[Task objective]: In the copy, include every entry exactly but none of its images.

[Saved data entries]:

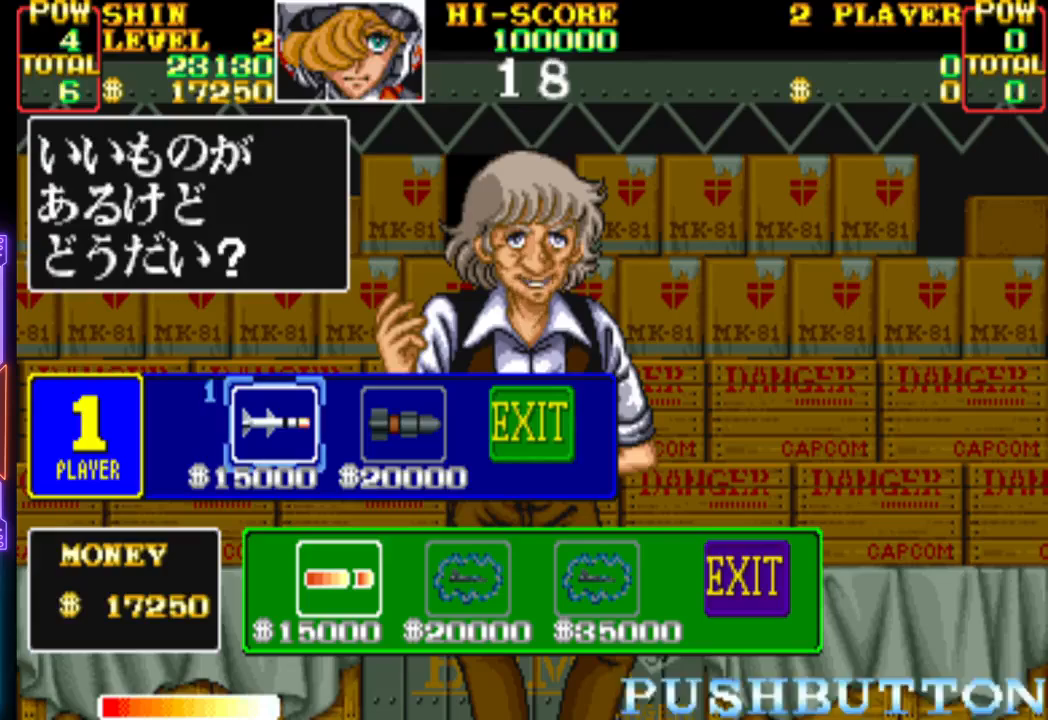
{"buttons": [], "events": []}
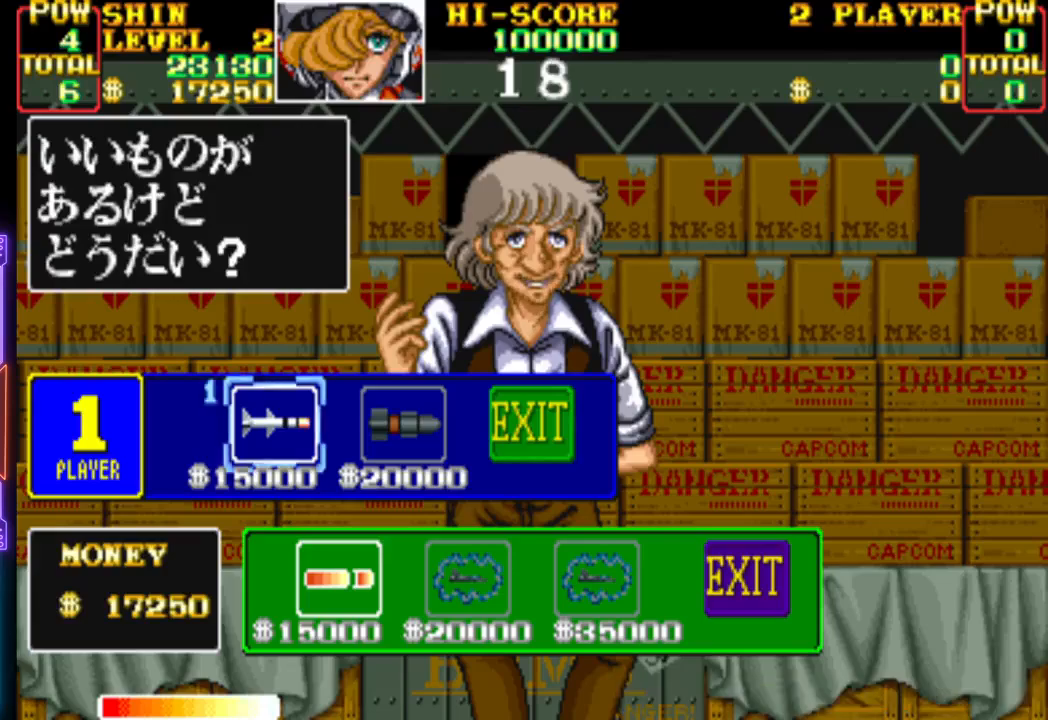
{"buttons": [], "events": []}
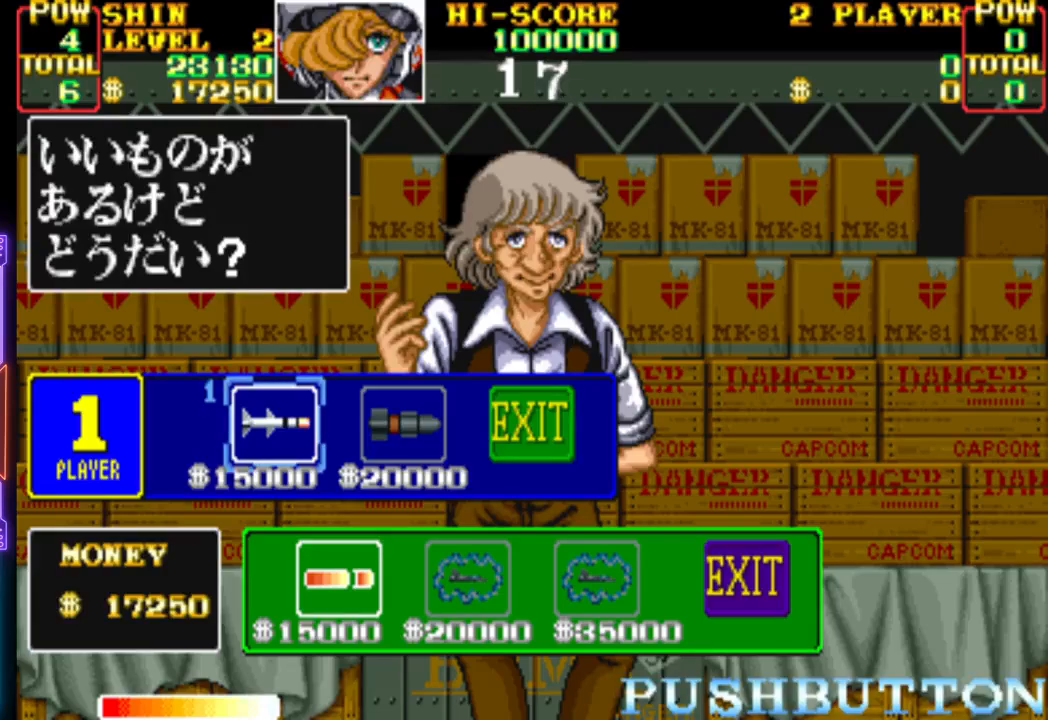
{"buttons": [], "events": []}
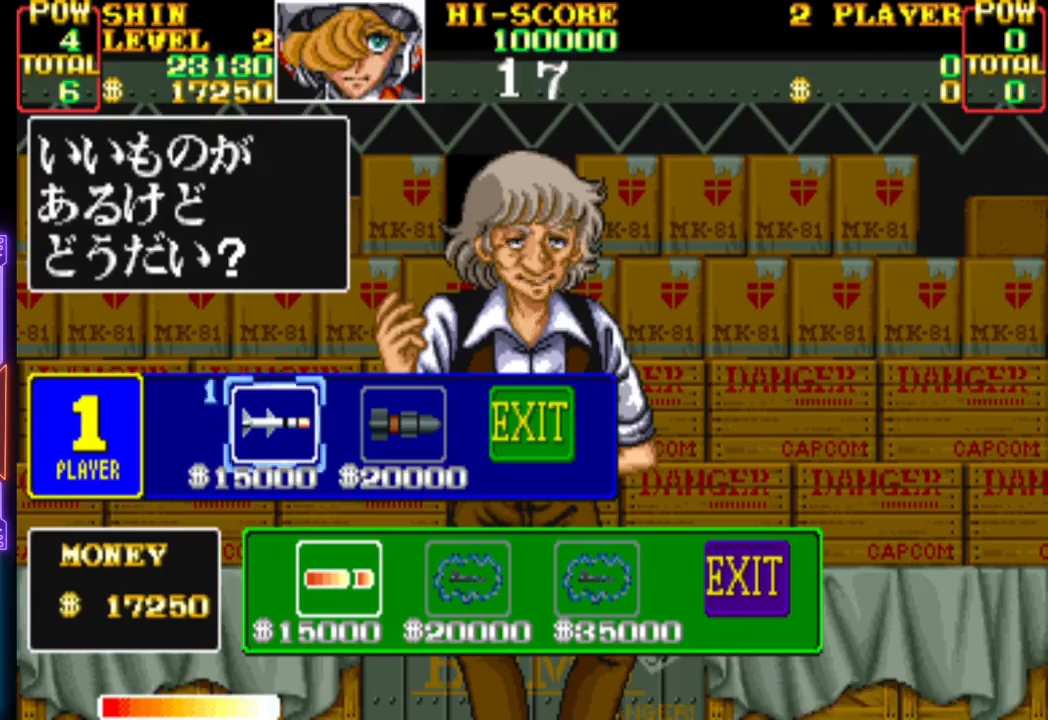
{"buttons": ["DPAD_DOWN"], "events": [[400, "DPAD_DOWN", "down"]]}
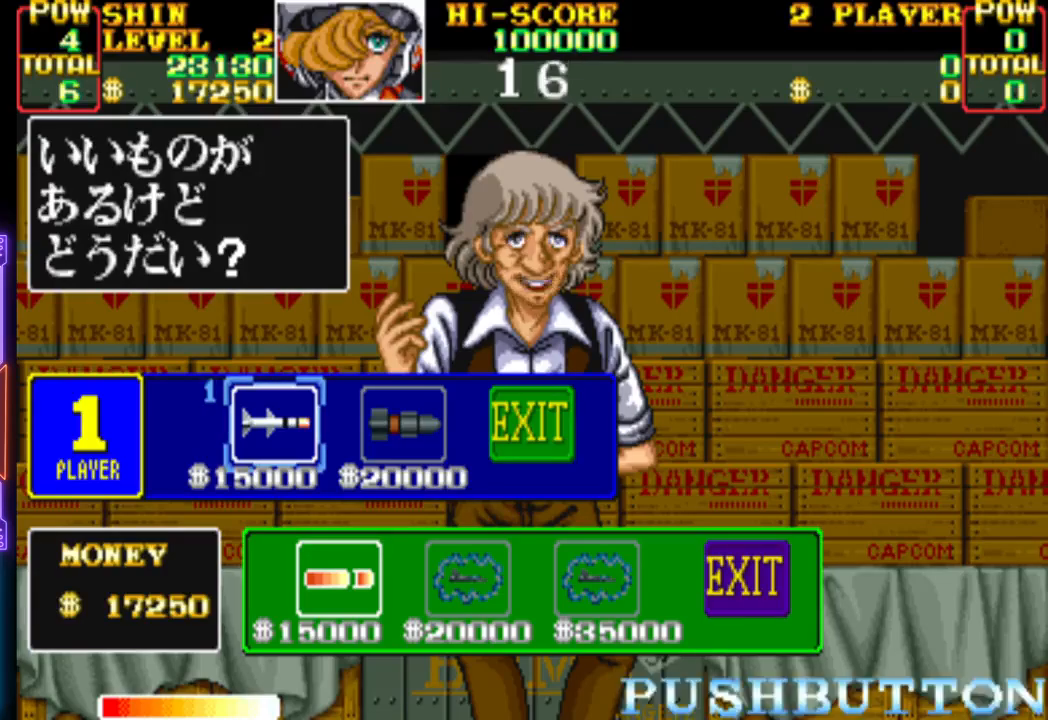
{"buttons": [], "events": [[50, "DPAD_DOWN", "up"]]}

[Your response]:
{"buttons": [], "events": []}
{"buttons": [], "events": []}
{"buttons": [], "events": []}
{"buttons": ["DPAD_DOWN"], "events": [[400, "DPAD_DOWN", "down"]]}
{"buttons": [], "events": [[50, "DPAD_DOWN", "up"]]}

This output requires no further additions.